#### EXERCISE INPUTS ####
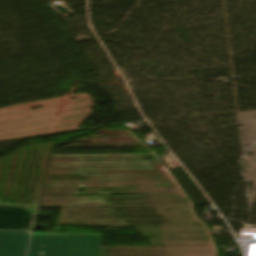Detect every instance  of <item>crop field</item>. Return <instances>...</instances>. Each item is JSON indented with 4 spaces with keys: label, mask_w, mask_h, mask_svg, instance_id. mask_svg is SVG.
####
#### EXERCISE INPUTS ####
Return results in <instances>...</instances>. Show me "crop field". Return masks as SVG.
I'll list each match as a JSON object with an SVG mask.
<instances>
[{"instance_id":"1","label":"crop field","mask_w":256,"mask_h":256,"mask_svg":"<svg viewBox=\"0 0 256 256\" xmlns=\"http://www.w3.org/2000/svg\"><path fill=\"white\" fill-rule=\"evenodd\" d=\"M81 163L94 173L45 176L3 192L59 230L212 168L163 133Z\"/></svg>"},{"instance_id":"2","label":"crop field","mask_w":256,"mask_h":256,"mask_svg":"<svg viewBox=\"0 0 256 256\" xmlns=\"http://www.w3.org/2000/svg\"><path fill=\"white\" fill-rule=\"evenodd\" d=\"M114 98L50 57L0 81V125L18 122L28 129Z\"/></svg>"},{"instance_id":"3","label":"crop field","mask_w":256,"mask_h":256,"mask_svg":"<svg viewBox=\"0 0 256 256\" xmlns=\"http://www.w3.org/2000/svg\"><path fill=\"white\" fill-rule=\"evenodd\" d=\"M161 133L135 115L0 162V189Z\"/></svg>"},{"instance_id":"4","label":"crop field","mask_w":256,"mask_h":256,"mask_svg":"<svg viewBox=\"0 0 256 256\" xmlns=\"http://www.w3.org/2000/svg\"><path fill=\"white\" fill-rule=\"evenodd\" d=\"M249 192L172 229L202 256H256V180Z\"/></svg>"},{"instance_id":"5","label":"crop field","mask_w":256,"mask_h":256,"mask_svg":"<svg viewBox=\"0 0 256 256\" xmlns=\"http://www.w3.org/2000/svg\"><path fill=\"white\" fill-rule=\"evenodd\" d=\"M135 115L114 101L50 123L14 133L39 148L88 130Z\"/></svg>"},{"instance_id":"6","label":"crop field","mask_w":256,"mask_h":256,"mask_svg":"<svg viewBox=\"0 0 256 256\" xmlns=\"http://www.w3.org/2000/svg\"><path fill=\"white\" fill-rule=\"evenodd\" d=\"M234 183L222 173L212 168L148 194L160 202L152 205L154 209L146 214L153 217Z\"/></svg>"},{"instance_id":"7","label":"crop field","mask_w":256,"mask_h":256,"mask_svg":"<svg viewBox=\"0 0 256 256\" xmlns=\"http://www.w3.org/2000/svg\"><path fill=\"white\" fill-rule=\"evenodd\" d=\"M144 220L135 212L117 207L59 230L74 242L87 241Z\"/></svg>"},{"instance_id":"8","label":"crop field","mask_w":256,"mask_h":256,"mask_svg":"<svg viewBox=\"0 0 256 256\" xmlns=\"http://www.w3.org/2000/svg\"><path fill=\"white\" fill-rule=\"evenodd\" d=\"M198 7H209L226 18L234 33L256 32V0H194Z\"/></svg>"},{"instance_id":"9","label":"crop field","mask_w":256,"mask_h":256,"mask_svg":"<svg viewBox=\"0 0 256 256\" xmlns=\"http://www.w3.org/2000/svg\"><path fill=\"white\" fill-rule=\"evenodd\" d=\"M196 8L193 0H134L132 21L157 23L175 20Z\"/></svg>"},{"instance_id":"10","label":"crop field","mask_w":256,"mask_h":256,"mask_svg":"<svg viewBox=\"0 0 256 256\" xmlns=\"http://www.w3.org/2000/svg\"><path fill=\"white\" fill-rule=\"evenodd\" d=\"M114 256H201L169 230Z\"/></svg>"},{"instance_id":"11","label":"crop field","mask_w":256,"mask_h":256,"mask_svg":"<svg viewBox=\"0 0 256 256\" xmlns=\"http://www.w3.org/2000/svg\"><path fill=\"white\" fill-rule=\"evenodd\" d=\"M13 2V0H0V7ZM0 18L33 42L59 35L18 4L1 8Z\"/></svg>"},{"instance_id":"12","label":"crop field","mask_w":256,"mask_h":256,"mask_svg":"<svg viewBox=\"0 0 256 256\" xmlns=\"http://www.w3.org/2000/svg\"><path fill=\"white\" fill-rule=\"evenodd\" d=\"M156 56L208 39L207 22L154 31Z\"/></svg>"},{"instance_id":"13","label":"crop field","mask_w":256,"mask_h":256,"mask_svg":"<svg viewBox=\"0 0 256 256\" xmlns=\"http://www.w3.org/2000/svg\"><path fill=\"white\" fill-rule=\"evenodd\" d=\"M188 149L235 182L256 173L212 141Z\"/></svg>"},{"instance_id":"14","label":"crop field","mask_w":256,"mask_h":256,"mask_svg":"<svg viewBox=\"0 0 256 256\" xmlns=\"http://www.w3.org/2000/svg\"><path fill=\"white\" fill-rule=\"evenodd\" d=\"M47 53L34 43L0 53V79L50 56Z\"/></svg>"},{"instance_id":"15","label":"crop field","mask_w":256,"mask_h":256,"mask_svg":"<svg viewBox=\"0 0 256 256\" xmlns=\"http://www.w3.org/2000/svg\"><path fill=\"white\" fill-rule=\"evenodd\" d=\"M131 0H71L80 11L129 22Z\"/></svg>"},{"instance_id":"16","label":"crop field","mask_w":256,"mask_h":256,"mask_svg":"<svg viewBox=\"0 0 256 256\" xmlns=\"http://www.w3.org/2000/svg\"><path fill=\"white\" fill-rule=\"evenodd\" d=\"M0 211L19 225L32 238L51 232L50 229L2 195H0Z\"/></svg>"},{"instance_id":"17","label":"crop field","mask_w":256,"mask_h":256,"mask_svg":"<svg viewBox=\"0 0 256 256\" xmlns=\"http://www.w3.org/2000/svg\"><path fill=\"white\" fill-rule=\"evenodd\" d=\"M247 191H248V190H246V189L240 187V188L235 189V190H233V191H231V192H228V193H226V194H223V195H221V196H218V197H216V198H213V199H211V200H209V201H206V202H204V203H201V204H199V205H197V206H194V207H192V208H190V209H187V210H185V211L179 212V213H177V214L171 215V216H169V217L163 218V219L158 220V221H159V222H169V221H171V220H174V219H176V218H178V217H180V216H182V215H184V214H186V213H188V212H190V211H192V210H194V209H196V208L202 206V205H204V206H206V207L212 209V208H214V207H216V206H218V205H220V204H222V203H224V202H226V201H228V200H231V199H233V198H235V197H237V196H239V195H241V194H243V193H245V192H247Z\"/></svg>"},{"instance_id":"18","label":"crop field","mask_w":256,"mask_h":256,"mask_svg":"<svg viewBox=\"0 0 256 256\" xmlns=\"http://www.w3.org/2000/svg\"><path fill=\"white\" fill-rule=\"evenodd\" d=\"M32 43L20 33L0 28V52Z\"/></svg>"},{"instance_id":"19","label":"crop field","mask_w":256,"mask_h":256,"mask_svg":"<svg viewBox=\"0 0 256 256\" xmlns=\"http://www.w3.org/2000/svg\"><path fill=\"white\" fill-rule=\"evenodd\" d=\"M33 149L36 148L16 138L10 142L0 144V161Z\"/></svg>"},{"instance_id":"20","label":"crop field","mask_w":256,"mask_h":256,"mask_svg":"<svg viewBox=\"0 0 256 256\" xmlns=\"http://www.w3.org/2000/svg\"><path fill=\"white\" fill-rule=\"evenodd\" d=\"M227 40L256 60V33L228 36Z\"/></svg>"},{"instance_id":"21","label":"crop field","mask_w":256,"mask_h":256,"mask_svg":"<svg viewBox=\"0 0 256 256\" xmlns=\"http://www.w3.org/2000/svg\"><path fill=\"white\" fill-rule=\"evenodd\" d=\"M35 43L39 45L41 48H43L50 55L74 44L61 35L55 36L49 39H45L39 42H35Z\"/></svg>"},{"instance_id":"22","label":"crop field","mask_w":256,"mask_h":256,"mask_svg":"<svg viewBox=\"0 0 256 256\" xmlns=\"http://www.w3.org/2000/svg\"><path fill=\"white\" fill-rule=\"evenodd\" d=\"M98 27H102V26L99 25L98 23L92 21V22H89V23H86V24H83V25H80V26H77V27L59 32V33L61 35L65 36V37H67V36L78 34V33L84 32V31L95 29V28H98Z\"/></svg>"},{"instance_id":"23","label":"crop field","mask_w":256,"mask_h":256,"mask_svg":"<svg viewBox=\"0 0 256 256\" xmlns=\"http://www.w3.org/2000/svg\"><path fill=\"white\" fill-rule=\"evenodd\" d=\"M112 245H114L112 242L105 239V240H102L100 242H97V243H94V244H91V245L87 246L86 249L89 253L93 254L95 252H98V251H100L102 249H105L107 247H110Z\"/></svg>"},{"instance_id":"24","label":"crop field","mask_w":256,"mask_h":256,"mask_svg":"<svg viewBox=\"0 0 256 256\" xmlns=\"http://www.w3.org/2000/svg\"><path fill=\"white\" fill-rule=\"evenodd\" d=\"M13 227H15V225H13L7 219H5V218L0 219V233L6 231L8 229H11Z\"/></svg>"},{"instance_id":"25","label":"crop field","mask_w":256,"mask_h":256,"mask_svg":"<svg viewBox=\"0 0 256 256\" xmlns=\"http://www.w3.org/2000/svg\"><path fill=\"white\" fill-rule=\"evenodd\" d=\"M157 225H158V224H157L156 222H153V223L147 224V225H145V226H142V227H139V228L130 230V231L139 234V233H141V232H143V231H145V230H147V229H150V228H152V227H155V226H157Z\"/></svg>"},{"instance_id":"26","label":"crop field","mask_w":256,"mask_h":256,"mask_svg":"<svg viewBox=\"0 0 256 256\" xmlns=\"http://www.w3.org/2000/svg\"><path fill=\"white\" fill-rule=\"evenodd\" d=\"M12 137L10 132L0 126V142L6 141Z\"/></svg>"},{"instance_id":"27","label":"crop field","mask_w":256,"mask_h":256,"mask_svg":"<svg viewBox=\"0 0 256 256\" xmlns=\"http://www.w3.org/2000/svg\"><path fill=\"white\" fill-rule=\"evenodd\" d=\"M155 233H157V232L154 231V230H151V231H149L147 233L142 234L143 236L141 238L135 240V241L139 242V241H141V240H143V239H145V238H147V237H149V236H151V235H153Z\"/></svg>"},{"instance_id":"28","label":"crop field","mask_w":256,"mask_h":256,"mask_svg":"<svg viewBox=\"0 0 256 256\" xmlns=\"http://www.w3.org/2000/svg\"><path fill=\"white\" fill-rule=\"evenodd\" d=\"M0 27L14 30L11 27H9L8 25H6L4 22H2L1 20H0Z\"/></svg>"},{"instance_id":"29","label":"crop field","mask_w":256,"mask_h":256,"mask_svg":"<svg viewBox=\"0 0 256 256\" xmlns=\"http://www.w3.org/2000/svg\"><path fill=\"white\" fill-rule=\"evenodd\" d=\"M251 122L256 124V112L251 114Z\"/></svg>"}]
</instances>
####
#### EXERCISE INPUTS ####
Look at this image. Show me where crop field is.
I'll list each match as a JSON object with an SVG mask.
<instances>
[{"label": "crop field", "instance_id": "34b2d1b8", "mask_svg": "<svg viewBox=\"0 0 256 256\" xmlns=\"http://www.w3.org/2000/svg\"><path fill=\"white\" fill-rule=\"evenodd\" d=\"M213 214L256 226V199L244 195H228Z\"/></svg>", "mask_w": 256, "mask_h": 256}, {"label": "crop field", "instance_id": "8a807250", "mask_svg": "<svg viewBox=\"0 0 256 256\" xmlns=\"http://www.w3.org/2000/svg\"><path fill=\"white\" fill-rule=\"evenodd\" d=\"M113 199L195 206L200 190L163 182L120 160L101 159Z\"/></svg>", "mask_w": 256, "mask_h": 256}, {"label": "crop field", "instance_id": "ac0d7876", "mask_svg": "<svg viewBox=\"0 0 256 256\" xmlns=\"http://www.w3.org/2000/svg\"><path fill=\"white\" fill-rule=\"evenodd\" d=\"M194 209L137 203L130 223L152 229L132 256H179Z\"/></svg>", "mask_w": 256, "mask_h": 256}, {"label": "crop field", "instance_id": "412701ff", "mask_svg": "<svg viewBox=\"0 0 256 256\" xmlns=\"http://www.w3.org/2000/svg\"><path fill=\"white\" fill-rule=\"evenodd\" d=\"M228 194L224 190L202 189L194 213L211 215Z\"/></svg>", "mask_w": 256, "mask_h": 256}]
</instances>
####
Report each line of the records above that contains the word "Show".

Return results in <instances>...</instances>. Show me "crop field". Return masks as SVG.
Look at this image. Show me where crop field is.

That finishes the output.